[Opening PASSAGE TO READ section]
Why does she think her film has touched so many? “I certainly never expected that my documentary about my aunt in her 80s who plays the double bass would make it to the Oscars,” she says. “But her story is inspiring, not only to young female musicians, but I’m getting calls from folks who are sharing it with their kids, and with their grandmothers and their aunts and their friends. The film is about the first woman ever hired full-time by the New York Philharmonic, but it’s also about rejecting the celebrity culture we’re so immersed in, and enjoying the work of those around you as much as you’re enjoying yourself. Put down the violin, pick up the double bass is maybe one way to put it.”
Has Orin’s life changed since the film’s success? “No, I’m still just hiding behind my bass in my apartment and getting on with things,” she says. “But I have gotten a lot of fan mail from people I haven’t seen for years and also from people saying they cried when they saw the film because it reminded them of something in their lives.”
Yes, you are beloved, Molly tells her, and despite your not wanting to be in the spotlight, you are celebrated all over the world.
[Closing PASSAGE TO READ section]
[Opening MATERIAL SHOWN section]
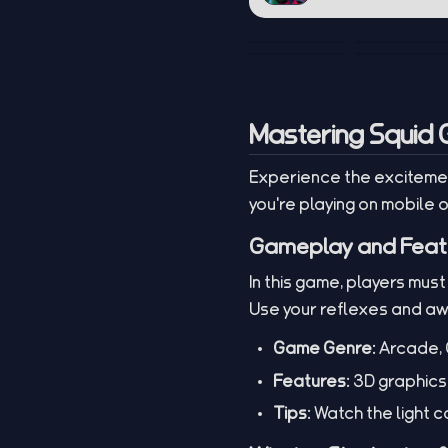
Mastering Squid 
Experience the excitemen
you're playing on mobile o
Gameplay and Feat
In this game, players must
Use your reflexes and a
Game Genre:
Arcade, 
Features:
3D graphics,
Tips:
Watch the light ca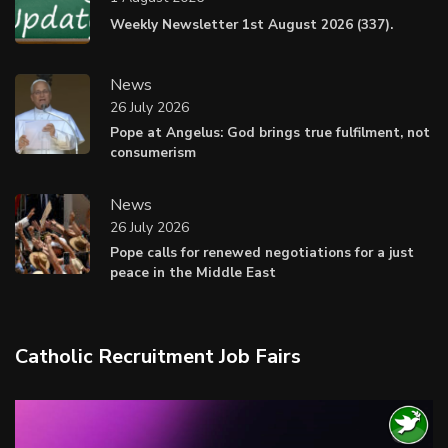
Weekly Newsletter 1st August 2026 (337).
News
26 July 2026
Pope at Angelus: God brings true fulfilment, not
consumerism
News
26 July 2026
Pope calls for renewed negotiations for a just
peace in the Middle East
Catholic Recruitment Job Fairs
Video
Player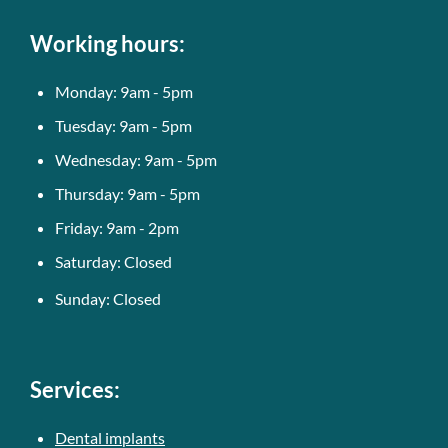
Working hours:
Monday: 9am - 5pm
Tuesday: 9am - 5pm
Wednesday: 9am - 5pm
Thursday: 9am - 5pm
Friday: 9am - 2pm
Saturday: Closed
Sunday: Closed
Services:
Dental implants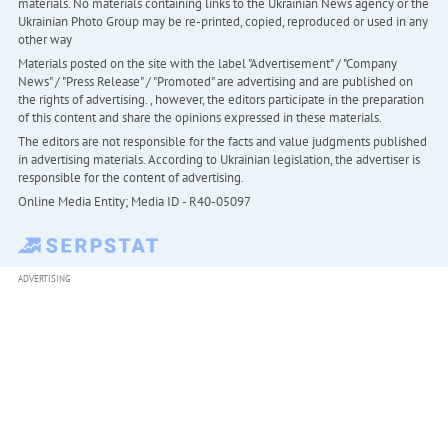
materials. No materials containing links to the Ukrainian News agency or the
Ukrainian Photo Group may be re-printed, copied, reproduced or used in any
other way
Materials posted on the site with the label "Advertisement" / "Company
News" / "Press Release" / "Promoted" are advertising and are published on
the rights of advertising. , however, the editors participate in the preparation
of this content and share the opinions expressed in these materials.
The editors are not responsible for the facts and value judgments published
in advertising materials. According to Ukrainian legislation, the advertiser is
responsible for the content of advertising.
Online Media Entity; Media ID - R40-05097
ADVERTISING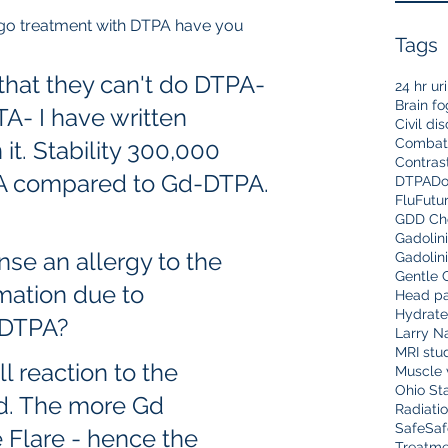
dergo treatment with DTPA have you 
Tags
 
that they can't do DTPA- 
24 hr ur
Brain fo
A- I have written 
Civil di
Combat
t. Stability 300,000 
Contras
A compared to Gd-DTPA.
DTPA
Do
Flu
Futu
GDD Che
Gadolin
onse an allergy to the 
Gadolin
Gentle 
mmation due to 
Head pa
Hydrate
 DTPA? 
Larry N
MRI stu
ell reaction to the 
Muscle 
Ohio Sta
Gd. The more Gd 
Radiati
Safe
Saf
 Flare - hence the 
Treatme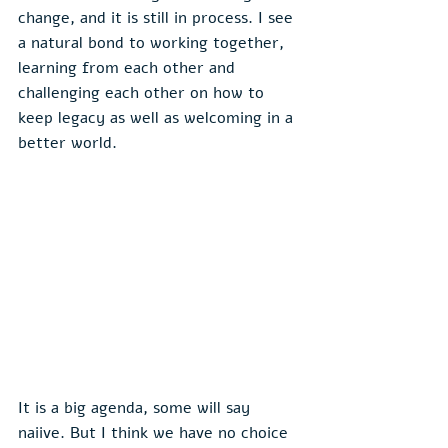
change, and it is still in process. I see 
a natural bond to working together, 
learning from each other and 
challenging each other on how to 
keep legacy as well as welcoming in a 
better world.
It is a big agenda, some will say 
naiive. But I think we have no choice 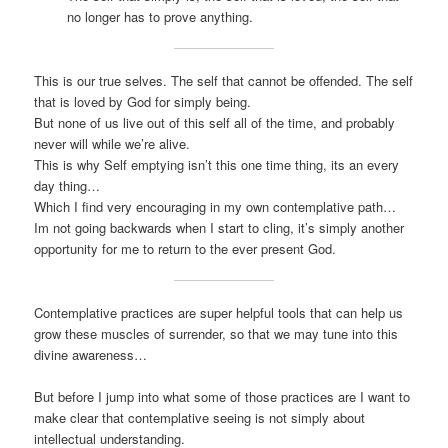
no longer has to prove anything.
This is our true selves. The self that cannot be offended. The self
that is loved by God for simply being.
But none of us live out of this self all of the time, and probably
never will while we’re alive.
This is why Self emptying isn’t this one time thing, its an every
day thing…
Which I find very encouraging in my own contemplative path…
Im not going backwards when I start to cling, it’s simply another
opportunity for me to return to the ever present God.
Contemplative practices are super helpful tools that can help us
grow these muscles of surrender, so that we may tune into this
divine awareness…
But before I jump into what some of those practices are I want to
make clear that contemplative seeing is not simply about
intellectual understanding.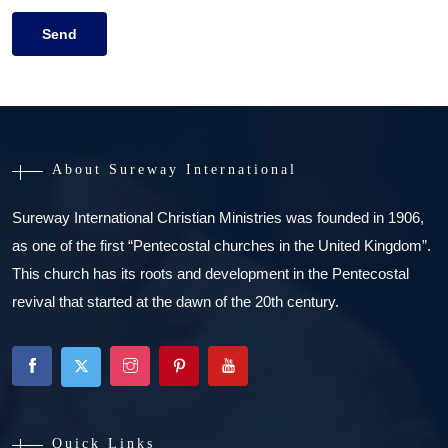
About Sureway International
Sureway International Christian Ministries was founded in 1906,
as one of the first “Pentecostal churches in the United Kingdom”.
This church has its roots and development in the Pentecostal
revival that started at the dawn of the 20th century.
Quick Links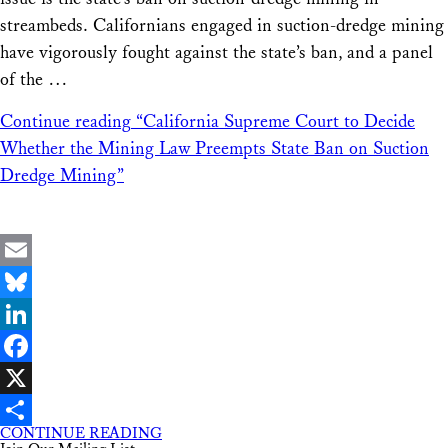
streambeds. Californians engaged in suction-dredge mining
have vigorously fought against the state’s ban, and a panel
of the …
Continue reading
“California Supreme Court to Decide
Whether the Mining Law Preempts State Ban on Suction
Dredge Mining”
Email
Bluesky
LinkedIn
Facebook
X
CONTINUE READING
Share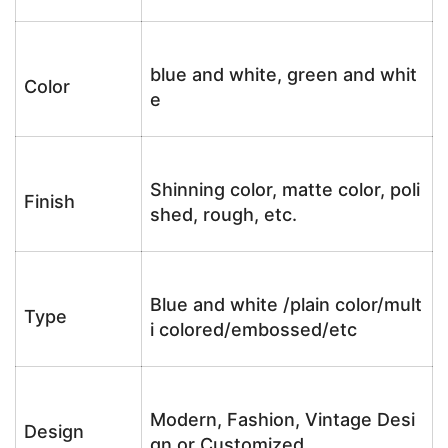
blue and white, green and whit
Color
e
Shinning color, matte color, poli
Finish
shed, rough, etc.
Blue and white /plain color/mult
Type
i colored/embossed/etc
Modern, Fashion, Vintage Desi
Design
gn or Customized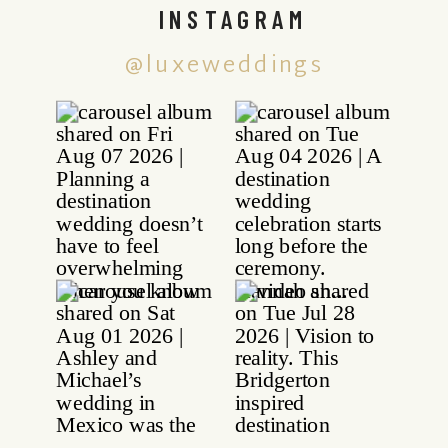
INSTAGRAM
@luxeweddings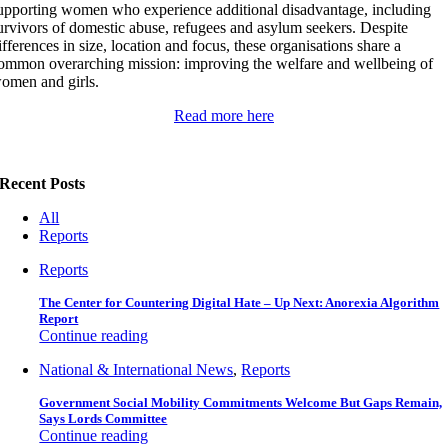
upporting women who experience additional disadvantage, including
urvivors of domestic abuse, refugees and asylum seekers. Despite
ifferences in size, location and focus, these organisations share a
ommon overarching mission: improving the welfare and wellbeing of
omen and girls.
Read more here
Recent Posts
All
Reports
Reports
The Center for Countering Digital Hate – Up Next: Anorexia Algorithm
Report
Continue reading
National & International News
,
Reports
Government Social Mobility Commitments Welcome But Gaps Remain,
Says Lords Committee
Continue reading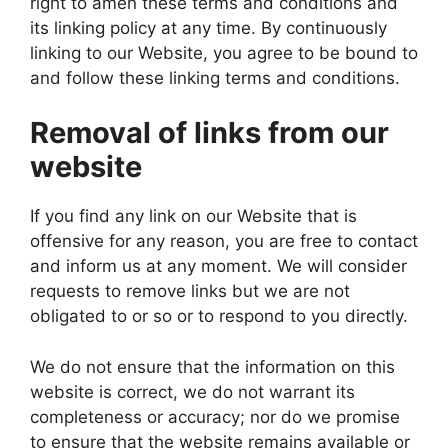
right to amen these terms and conditions and
its linking policy at any time. By continuously
linking to our Website, you agree to be bound to
and follow these linking terms and conditions.
Removal of links from our
website
If you find any link on our Website that is
offensive for any reason, you are free to contact
and inform us at any moment. We will consider
requests to remove links but we are not
obligated to or so or to respond to you directly.
We do not ensure that the information on this
website is correct, we do not warrant its
completeness or accuracy; nor do we promise
to ensure that the website remains available or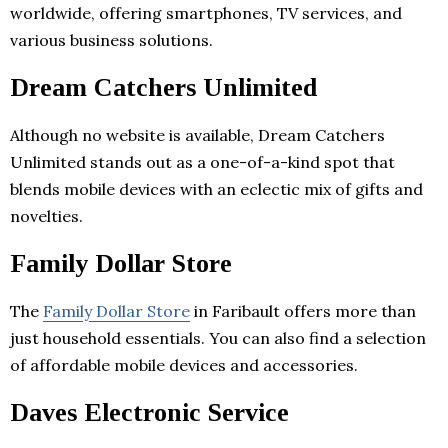
worldwide, offering smartphones, TV services, and
various business solutions.
Dream Catchers Unlimited
Although no website is available, Dream Catchers
Unlimited stands out as a one-of-a-kind spot that
blends mobile devices with an eclectic mix of gifts and
novelties.
Family Dollar Store
The
Family Dollar Store
in Faribault offers more than
just household essentials. You can also find a selection
of affordable mobile devices and accessories.
Daves Electronic Service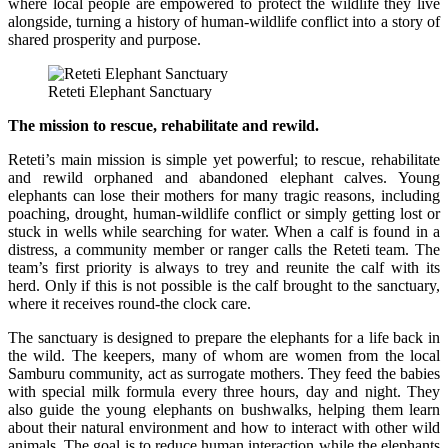
where local people are empowered to protect the wildlife they live
alongside, turning a history of human-wildlife conflict into a story of
shared prosperity and purpose.
Reteti Elephant Sanctuary
The mission to rescue, rehabilitate and rewild.
Reteti’s main mission is simple yet powerful; to rescue, rehabilitate
and rewild orphaned and abandoned elephant calves. Young
elephants can lose their mothers for many tragic reasons, including
poaching, drought, human-wildlife conflict or simply getting lost or
stuck in wells while searching for water. When a calf is found in a
distress, a community member or ranger calls the Reteti team. The
team’s first priority is always to trey and reunite the calf with its
herd. Only if this is not possible is the calf brought to the sanctuary,
where it receives round-the clock care.
The sanctuary is designed to prepare the elephants for a life back in
the wild. The keepers, many of whom are women from the local
Samburu community, act as surrogate mothers. They feed the babies
with special milk formula every three hours, day and night. They
also guide the young elephants on bushwalks, helping them learn
about their natural environment and how to interact with other wild
animals. The goal is to reduce human interaction while the elephants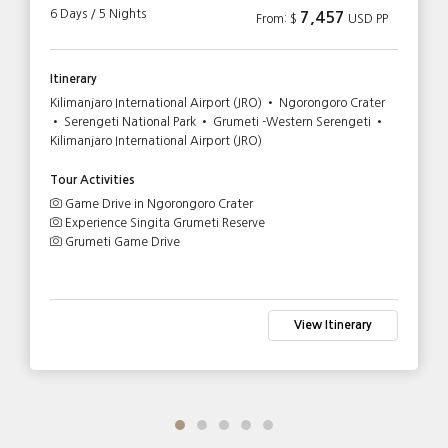
6 Days / 5 Nights
7,457
From: $
USD PP
Itinerary
Kilimanjaro International Airport (JRO) • Ngorongoro Crater
• Serengeti National Park • Grumeti -Western Serengeti •
Kilimanjaro International Airport (JRO)
Tour Activities
Game Drive in Ngorongoro Crater
Experience Singita Grumeti Reserve
Grumeti Game Drive
View Itinerary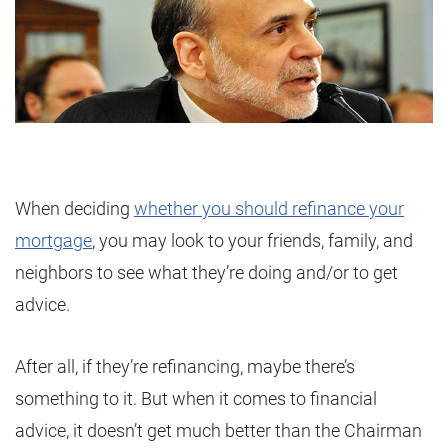
When deciding
whether you should refinance your
mortgage
, you may look to your friends, family, and
neighbors to see what they’re doing and/or to get
advice.
After all, if they’re refinancing, maybe there’s
something to it. But when it comes to financial
advice, it doesn’t get much better than the Chairman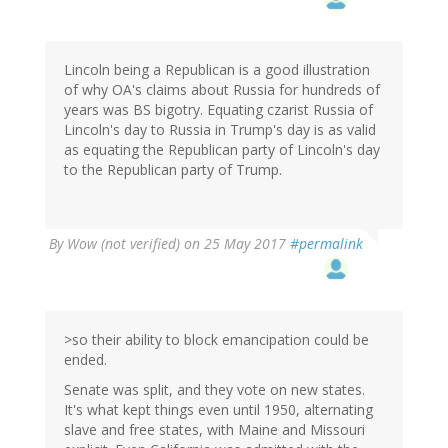
Lincoln being a Republican is a good illustration
of why OA's claims about Russia for hundreds of
years was BS bigotry. Equating czarist Russia of
Lincoln's day to Russia in Trump's day is as valid
as equating the Republican party of Lincoln's day
to the Republican party of Trump.
By
Wow (not verified)
on 25 May 2017
#permalink
>so their ability to block emancipation could be
ended.
Senate was split, and they vote on new states.
It's what kept things even until 1950, alternating
slave and free states, with Maine and Missouri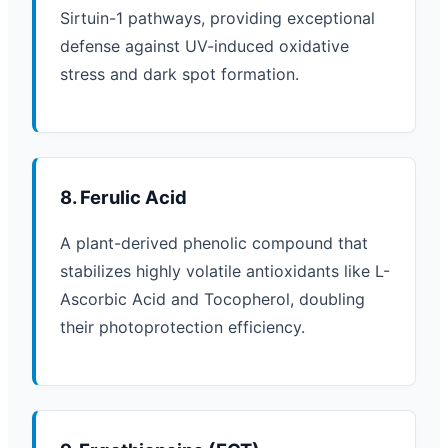
Sirtuin-1 pathways, providing exceptional
defense against UV-induced oxidative
stress and dark spot formation.
8. Ferulic Acid
A plant-derived phenolic compound that
stabilizes highly volatile antioxidants like L-
Ascorbic Acid and Tocopherol, doubling
their photoprotection efficiency.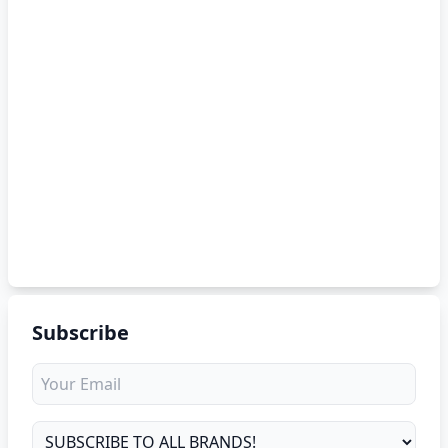
Subscribe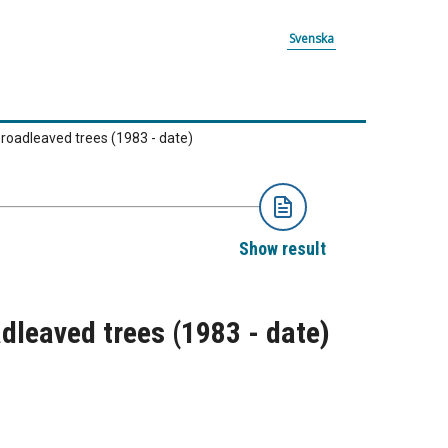
Svenska
broadleaved trees (1983 - date)
Show result
adleaved trees (1983 - date)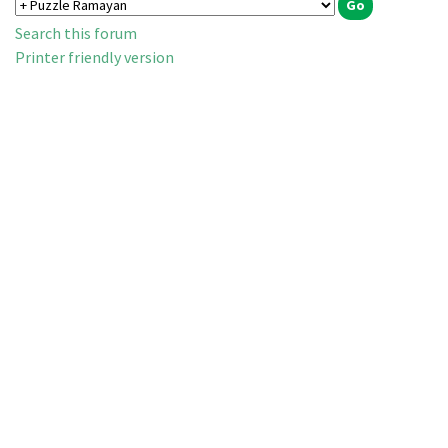
Search this forum
Printer friendly version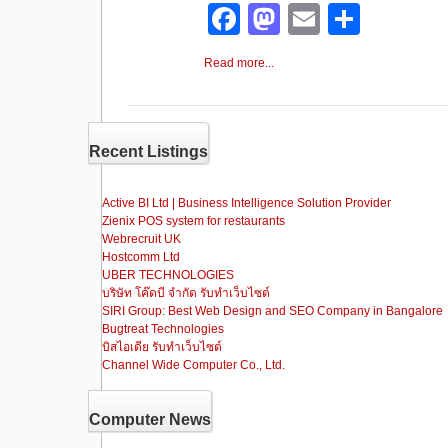
F
M
E
S
a
a
m
h
Read more...
c
st
ail
ar
e
o
e
b
d
Recent Listings
o
o
o
n
Active BI Ltd | Business Intelligence Solution Provider
Zienix POS system for restaurants
k
Webrecruit UK
Hostcomm Ltd
UBER TECHNOLOGIES
บริษัท โค๊ดบี จำกัด รับทำเว็บไซต์
SIRI Group: Best Web Design and SEO Company in Bangalore
Bugtreat Technologies
บิสไอเดีย รับทําเว็บไซต์
Channel Wide Computer Co., Ltd.
Computer News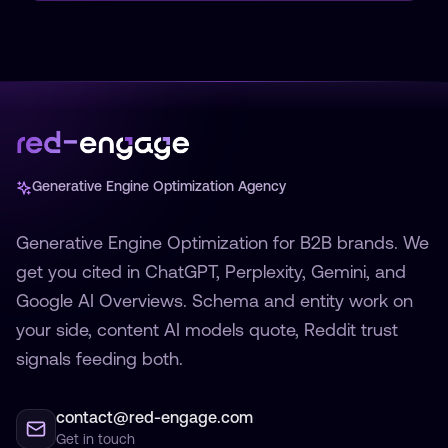
Generative Engine Optimization Agency
Generative Engine Optimization for B2B brands. We
get you cited in ChatGPT, Perplexity, Gemini, and
Google AI Overviews. Schema and entity work on
your side, content AI models quote, Reddit trust
signals feeding both.
contact@red-engage.com
Get in touch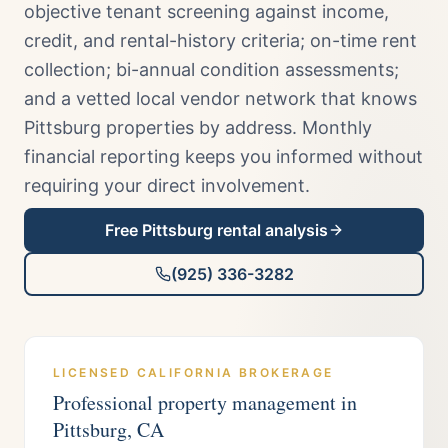
objective tenant screening against income,
credit, and rental-history criteria; on-time rent
collection; bi-annual condition assessments;
and a vetted local vendor network that knows
Pittsburg properties by address. Monthly
financial reporting keeps you informed without
requiring your direct involvement.
Free
Pittsburg
rental analysis
(925) 336-3282
LICENSED CALIFORNIA BROKERAGE
Professional property management in
Pittsburg
, CA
[Closing MATERIAL SHOWN section]
▶ _PROBLEMS TO WORK ON_
(1) In the passage about the double bass documentary, who does the film say its subject was in the history of the New York Philharmonic?
(2) Copy the passage about the double bass documentary word for word, from "Has Orin’s life" to "over the world.".

▶ _ANSWERS TO EACH TASK_
(1) She was the first woman ever hired full-time by the New York Philharmonic.

(2)
Has Orin’s life changed since the film’s success? “No, I’m still just hiding behind my bass in my apartment and getting on with things,” she says. “But I have gotten a lot of fan mail from people I haven’t seen for years and also from people saying they cried when they saw the film because it reminded them of something in their lives.”
Yes, you are beloved, Molly tells her, and despite your not wanting to be in the spotlight, you are celebrated all over the world.